A brincadeira é um fenômeno emocional, uma ponte intrapsíquica que conecta o mundo interno e o mundo externo do ser humano. D. W. Winnicott foi um psicanalista pós-freudiano que se especializou particularmente neste tema – ele descobriu que o brincar, tanto para a criança quanto para o adulto, é salutar em uma vida criativa e interessante, e está ligado a um “verdadeiro self”, ou self autêntico.
Para Winnicott, o self verdadeiro (ou true self) desponta quando o ambiente (dizendo respeito especialmente à mãe ou ao cuidador) é suficientemente bom. Isso facilitará o desenvolvimento da criança, no sentido da espontaneidade e da criatividade, uma vez que ela poderá relaxar, podendo ser, assim, quem realmente é.
A capacidade de brincar está ligada ao true self, devido à existência do que Winnicott chama de espaço potencial, ou área intermediária entre o mundo objetivo da criança e o seu mundo subjetivo. Nesse espaço, a criança vivencia a criatividade, no sentido de tentar tolerar a ideia de que não foi ela quem “criou o mundo”, uma vez que, por exemplo, terá que lidar com a frustração de se separar, mesmo que apenas fisicamente, de sua mãe; quando começa a enxergá-la e a se enxergar por inteiro – naturalmente. Mas isso não quer dizer que ocorrerá o afastamento emocional.
Um ambiente propício, digno de confiança e amor, fidedigno, que é capaz de tolerar as projeções e inseguranças do bebê, uma vez que este(a) vivencia, inicialmente, um caos emocional, já que necessita de cuidados provisionais básicos e de alguém que pense por ele(a), que o(a) ensine a confiar em si mesmo(a) e no mundo que bem provisiona; que o(a) ensine a exercer a capacidade de amar, de perdoar, e de tolerar os sentimentos invasivos normais que possa ter – proporciona, somente assim, que a criança seja respeitada em seu desenvolvimento emocional. É essencial a existência desse ambiente propício para a brincadeira livre, criativa, espontânea, e assim por diante. Isso também favorecerá o amadurecimento, por conseguinte, do adolescente e do adulto.

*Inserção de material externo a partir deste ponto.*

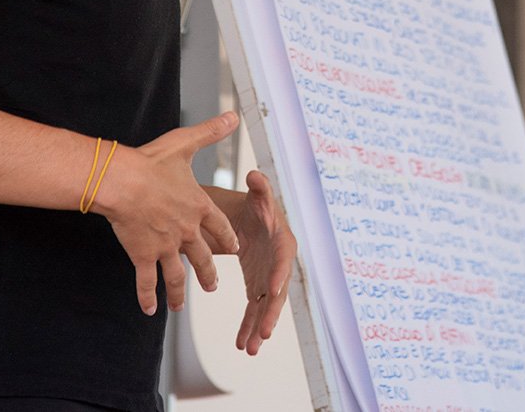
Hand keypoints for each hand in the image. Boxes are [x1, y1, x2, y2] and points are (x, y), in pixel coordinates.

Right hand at [96, 112, 241, 315]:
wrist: (121, 182)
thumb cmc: (151, 161)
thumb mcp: (185, 143)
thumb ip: (211, 132)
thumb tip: (233, 116)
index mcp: (198, 206)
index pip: (219, 226)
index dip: (226, 237)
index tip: (233, 247)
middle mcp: (186, 230)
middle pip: (203, 257)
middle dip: (208, 273)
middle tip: (213, 285)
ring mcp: (166, 246)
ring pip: (177, 275)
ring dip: (180, 292)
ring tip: (181, 306)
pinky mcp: (144, 256)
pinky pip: (147, 281)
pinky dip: (147, 297)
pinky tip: (149, 310)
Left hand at [216, 170, 295, 355]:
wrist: (251, 218)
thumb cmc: (257, 205)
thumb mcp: (258, 195)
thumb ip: (259, 188)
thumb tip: (255, 175)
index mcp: (283, 243)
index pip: (283, 261)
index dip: (278, 275)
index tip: (270, 291)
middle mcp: (280, 265)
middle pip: (277, 292)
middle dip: (270, 314)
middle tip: (263, 335)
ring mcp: (270, 279)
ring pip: (265, 308)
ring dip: (258, 328)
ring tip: (249, 348)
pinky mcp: (258, 287)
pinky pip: (254, 310)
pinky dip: (248, 326)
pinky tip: (241, 344)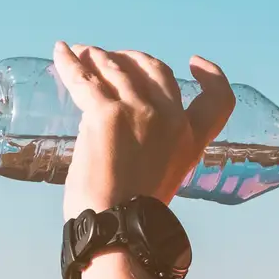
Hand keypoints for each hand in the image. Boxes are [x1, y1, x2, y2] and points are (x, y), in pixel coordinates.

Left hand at [51, 41, 235, 218]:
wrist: (116, 227)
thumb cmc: (131, 214)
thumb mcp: (164, 176)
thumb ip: (157, 146)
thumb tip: (123, 126)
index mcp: (190, 139)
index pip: (218, 99)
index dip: (211, 75)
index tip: (193, 62)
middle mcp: (171, 119)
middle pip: (155, 69)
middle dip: (132, 58)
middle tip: (111, 59)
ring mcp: (139, 111)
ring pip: (116, 69)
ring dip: (97, 57)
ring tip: (83, 53)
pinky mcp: (106, 113)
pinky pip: (83, 78)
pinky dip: (68, 62)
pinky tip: (60, 51)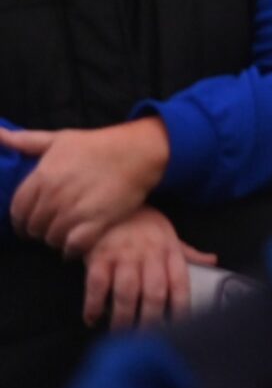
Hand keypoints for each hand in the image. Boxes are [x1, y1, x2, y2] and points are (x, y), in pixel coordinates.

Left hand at [1, 119, 171, 256]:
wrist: (138, 150)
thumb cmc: (97, 144)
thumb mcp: (60, 138)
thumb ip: (26, 141)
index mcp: (42, 176)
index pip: (18, 211)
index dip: (21, 220)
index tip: (28, 223)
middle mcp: (55, 195)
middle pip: (34, 227)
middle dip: (40, 229)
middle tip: (52, 226)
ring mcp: (75, 210)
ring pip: (52, 238)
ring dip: (57, 239)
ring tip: (66, 232)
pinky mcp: (97, 222)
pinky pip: (73, 246)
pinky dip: (72, 249)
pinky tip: (76, 244)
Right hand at [82, 207, 213, 328]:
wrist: (111, 201)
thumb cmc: (144, 221)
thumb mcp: (170, 233)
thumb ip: (188, 253)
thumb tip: (213, 262)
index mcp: (169, 251)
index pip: (180, 283)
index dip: (181, 307)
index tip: (180, 328)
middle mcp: (149, 255)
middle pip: (154, 293)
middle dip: (150, 320)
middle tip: (145, 340)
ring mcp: (123, 256)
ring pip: (126, 293)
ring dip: (123, 317)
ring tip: (121, 333)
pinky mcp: (98, 257)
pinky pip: (96, 285)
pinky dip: (94, 305)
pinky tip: (93, 319)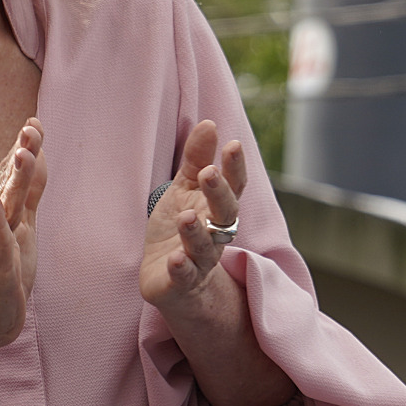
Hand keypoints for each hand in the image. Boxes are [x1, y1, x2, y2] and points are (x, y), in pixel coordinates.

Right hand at [0, 121, 45, 351]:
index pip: (14, 173)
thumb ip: (30, 189)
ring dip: (12, 179)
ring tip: (20, 154)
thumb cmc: (6, 266)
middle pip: (10, 182)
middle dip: (22, 154)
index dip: (25, 148)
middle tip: (31, 128)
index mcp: (0, 210)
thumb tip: (38, 152)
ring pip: (6, 206)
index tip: (35, 121)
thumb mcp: (23, 223)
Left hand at [141, 119, 248, 313]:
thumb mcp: (185, 191)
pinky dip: (181, 268)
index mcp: (216, 210)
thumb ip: (197, 160)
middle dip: (219, 194)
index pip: (233, 187)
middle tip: (209, 173)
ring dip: (197, 232)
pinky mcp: (180, 282)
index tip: (233, 145)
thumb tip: (209, 123)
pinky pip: (184, 276)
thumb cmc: (180, 228)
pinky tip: (175, 258)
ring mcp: (199, 260)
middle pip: (225, 215)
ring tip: (187, 216)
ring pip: (204, 246)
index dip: (235, 168)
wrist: (170, 280)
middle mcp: (215, 235)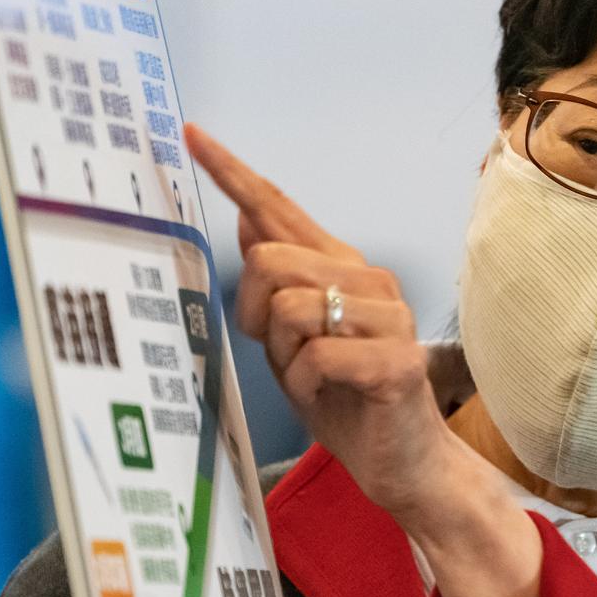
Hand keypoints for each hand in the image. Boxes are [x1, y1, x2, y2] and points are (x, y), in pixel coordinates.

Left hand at [184, 124, 458, 515]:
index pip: (279, 209)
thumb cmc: (346, 400)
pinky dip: (306, 385)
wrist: (403, 462)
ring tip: (314, 379)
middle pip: (269, 260)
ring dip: (285, 357)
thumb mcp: (291, 338)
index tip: (193, 134)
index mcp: (340, 268)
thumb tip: (246, 217)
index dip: (233, 172)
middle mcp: (368, 280)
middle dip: (256, 312)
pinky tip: (331, 396)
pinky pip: (317, 357)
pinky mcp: (397, 359)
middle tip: (281, 351)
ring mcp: (388, 316)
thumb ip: (275, 282)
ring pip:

Atualmente, estamos passando por momentos de muita instabilidade, tanto no campo econômico como no social (sem falar nos próprios traumas que temos de enfrentar). Muitas vezes, na tentativa de nos sentirmos pertencentes a um grupo ou a uma comunidade, obrigamo-nos a sucumbir a pressões de redes sociais para adquirirmos um modus vivendique mais nos vende do que nos satisfaz.
Assim, o que pode ocorrer é nos tornarmos mais estritos, apresentando sempre dificuldades de nos adaptarmos à vida como ela se mostra, sem nos colocarmos como sujeitos da nossa própria história.

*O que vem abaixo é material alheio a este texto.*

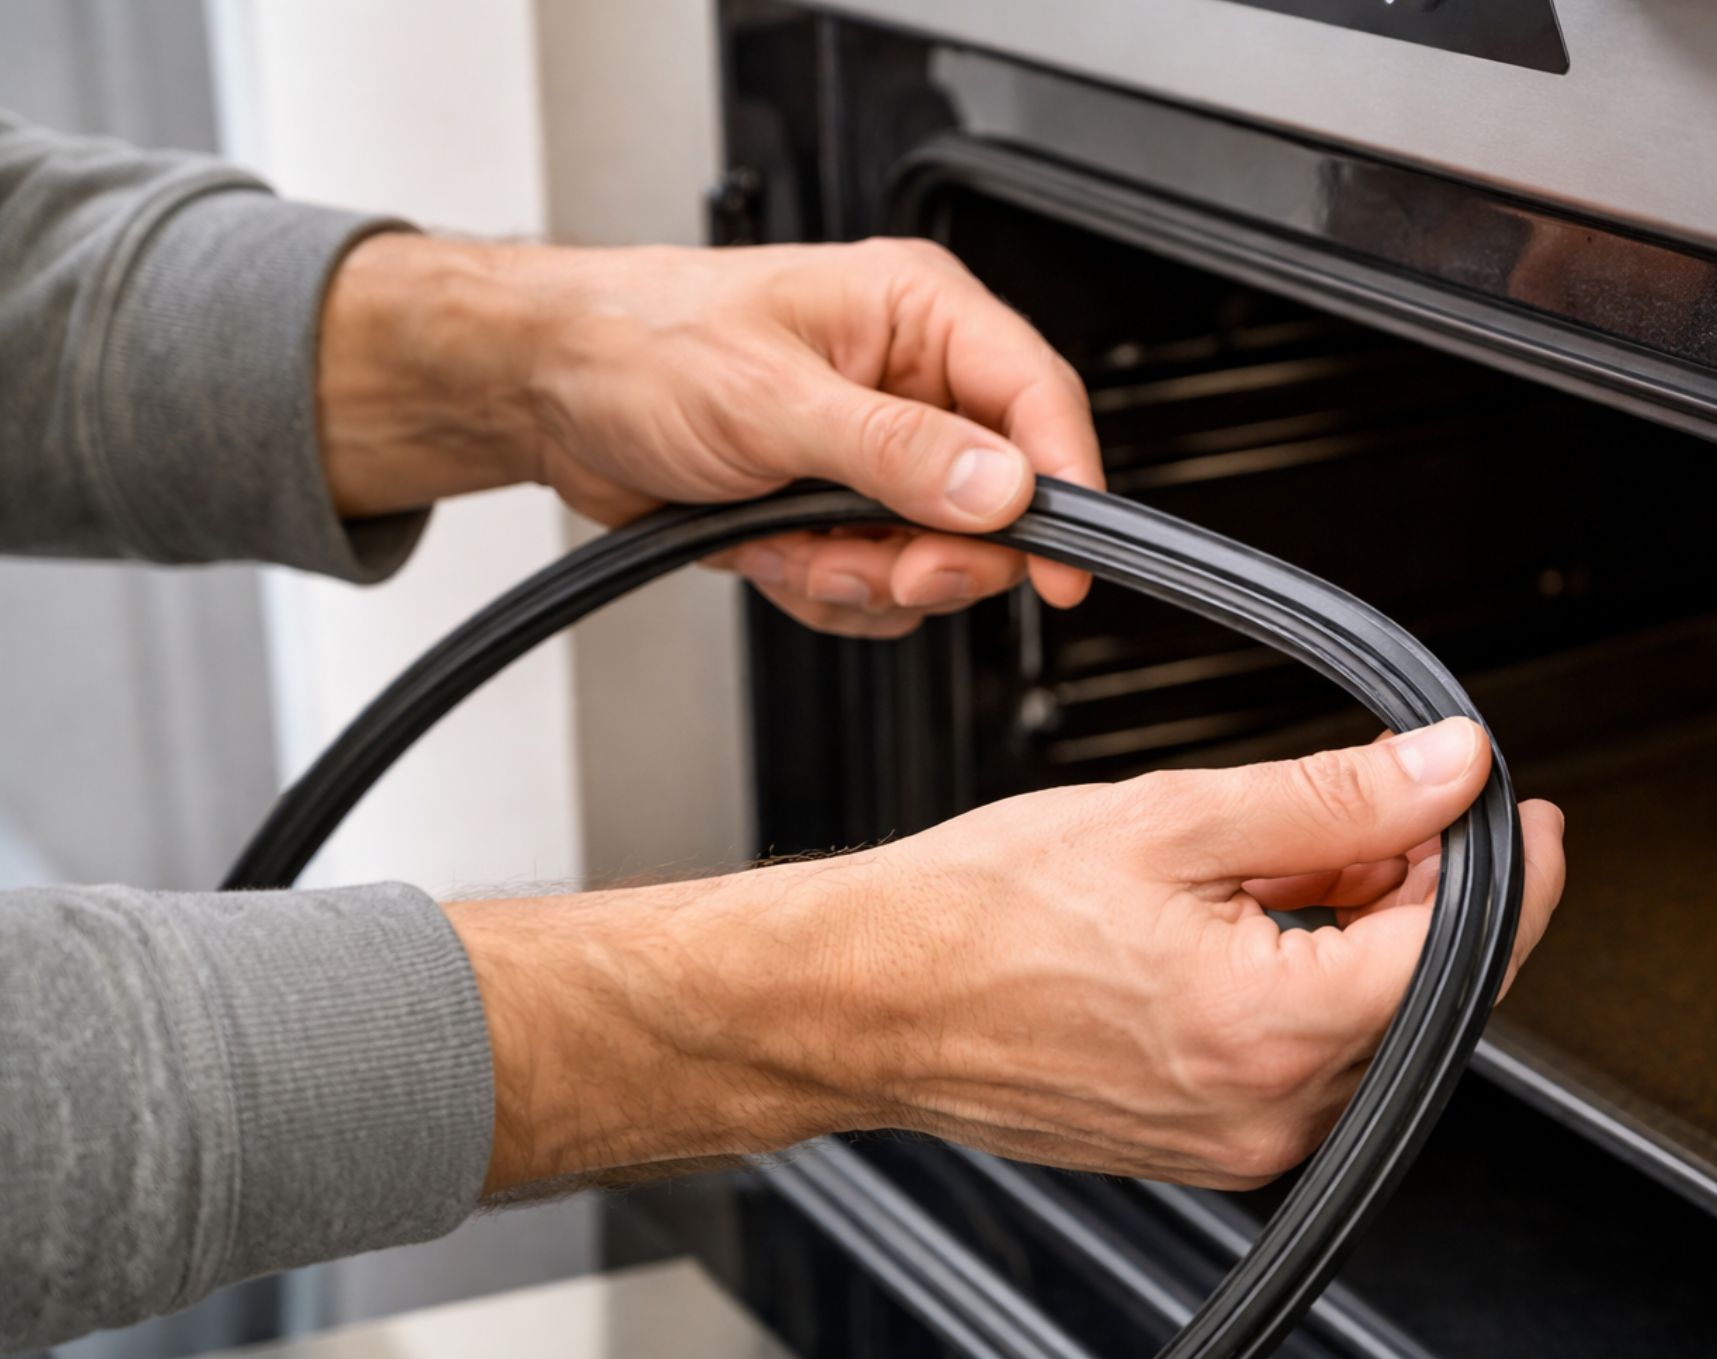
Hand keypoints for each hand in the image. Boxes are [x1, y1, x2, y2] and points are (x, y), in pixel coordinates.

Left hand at [319, 234, 1102, 636]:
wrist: (552, 392)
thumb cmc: (643, 344)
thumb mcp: (774, 399)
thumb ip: (897, 452)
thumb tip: (1000, 489)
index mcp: (918, 314)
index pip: (1038, 400)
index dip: (1066, 486)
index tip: (1064, 564)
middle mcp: (914, 383)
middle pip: (999, 501)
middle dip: (936, 554)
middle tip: (890, 564)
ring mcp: (880, 454)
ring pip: (939, 558)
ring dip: (866, 576)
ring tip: (795, 547)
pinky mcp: (843, 510)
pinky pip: (880, 583)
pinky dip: (828, 589)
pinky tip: (774, 555)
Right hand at [450, 719, 1564, 1194]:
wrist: (866, 998)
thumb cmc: (976, 914)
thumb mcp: (1169, 817)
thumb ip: (1333, 799)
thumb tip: (1447, 770)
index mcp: (1268, 1024)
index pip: (1461, 950)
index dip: (1511, 867)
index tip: (1521, 811)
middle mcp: (1269, 1108)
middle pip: (1427, 990)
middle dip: (1428, 888)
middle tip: (1382, 800)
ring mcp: (1240, 1139)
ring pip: (1372, 1023)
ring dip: (1366, 931)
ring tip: (1282, 854)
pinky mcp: (1211, 1143)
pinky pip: (1310, 1058)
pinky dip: (1313, 979)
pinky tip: (1251, 915)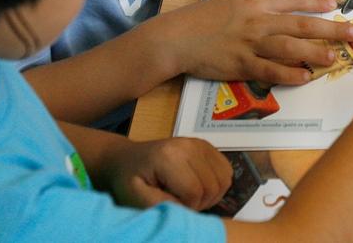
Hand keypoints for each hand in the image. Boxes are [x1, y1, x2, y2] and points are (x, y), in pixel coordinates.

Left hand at [106, 137, 231, 210]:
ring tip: (189, 195)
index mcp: (169, 157)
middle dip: (200, 202)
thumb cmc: (128, 180)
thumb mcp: (135, 197)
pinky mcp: (206, 145)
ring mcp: (199, 143)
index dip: (186, 207)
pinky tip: (198, 185)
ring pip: (224, 179)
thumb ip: (160, 204)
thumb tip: (186, 208)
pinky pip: (226, 170)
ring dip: (211, 194)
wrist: (126, 159)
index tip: (171, 205)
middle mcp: (188, 145)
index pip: (195, 192)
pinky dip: (217, 183)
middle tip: (180, 201)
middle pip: (213, 186)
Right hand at [161, 0, 352, 84]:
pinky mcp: (242, 66)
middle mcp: (257, 22)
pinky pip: (270, 71)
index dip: (315, 1)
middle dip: (330, 28)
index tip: (335, 3)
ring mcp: (250, 44)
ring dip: (315, 53)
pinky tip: (305, 77)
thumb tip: (280, 9)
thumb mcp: (231, 2)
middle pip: (300, 25)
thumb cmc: (201, 18)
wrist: (176, 38)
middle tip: (352, 32)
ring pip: (290, 49)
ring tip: (334, 57)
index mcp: (254, 2)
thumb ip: (256, 6)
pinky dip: (289, 75)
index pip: (292, 0)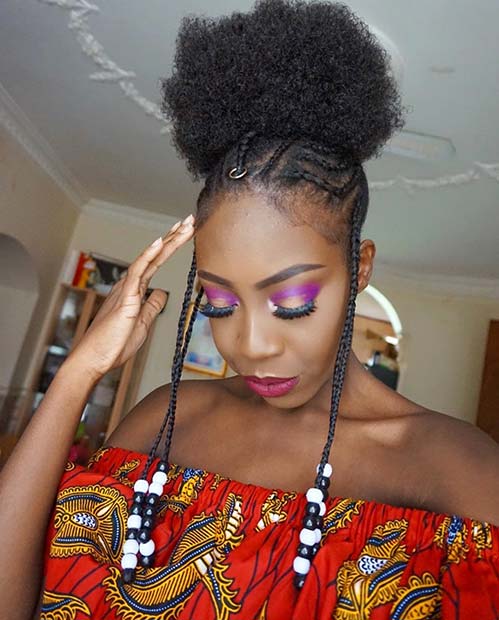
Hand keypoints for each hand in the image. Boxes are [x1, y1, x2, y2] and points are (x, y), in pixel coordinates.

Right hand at [67, 215, 194, 379]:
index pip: (156, 263)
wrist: (94, 360)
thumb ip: (151, 306)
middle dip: (173, 236)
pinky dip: (148, 255)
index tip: (185, 232)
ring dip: (167, 240)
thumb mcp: (143, 323)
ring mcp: (127, 289)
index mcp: (134, 290)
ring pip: (149, 258)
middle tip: (190, 219)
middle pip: (155, 255)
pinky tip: (159, 242)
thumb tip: (162, 292)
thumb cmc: (114, 345)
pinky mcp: (125, 298)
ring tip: (183, 224)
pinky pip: (137, 272)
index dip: (171, 247)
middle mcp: (130, 285)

Consequentemente, o brincar do adulto não será espontâneo ou cativante… E é daí que surgem as piadas pejorativas, as ironias e sarcasmos que vêm carregados de um falso self, o qual foi construído sem a liberdade de ir e vir, justamente por não ter ocorrido um ambiente facilitador, através de uma mãe ou do cuidador; que não conseguiu construir um clima de confiança e de fidedignidade com seu bebê.
Penso que precisamos (re)aprender a brincar: arriscar em um “risco”, tocar um instrumento, mesmo que por um momento; quem sabe fazer uma canção, inovar um prato e deixá-lo para lá de saboroso e bonito, ou arquitetar jogos de intimidade e prazer compartilhado; fazer uma psicoterapia ou, ainda, ligarmo-nos a alguma religião. Enfim… penso que devemos brincar um pouco mais e termos humor suficiente para lidarmos com as dificuldades que a vida nos impõe; termos mais calma com ela, mais otimismo e leveza, e fluirmos conforme o tempo nos convida a esperar: as tormentas passarem. Só assim acredito que teremos mais qualidade de vida.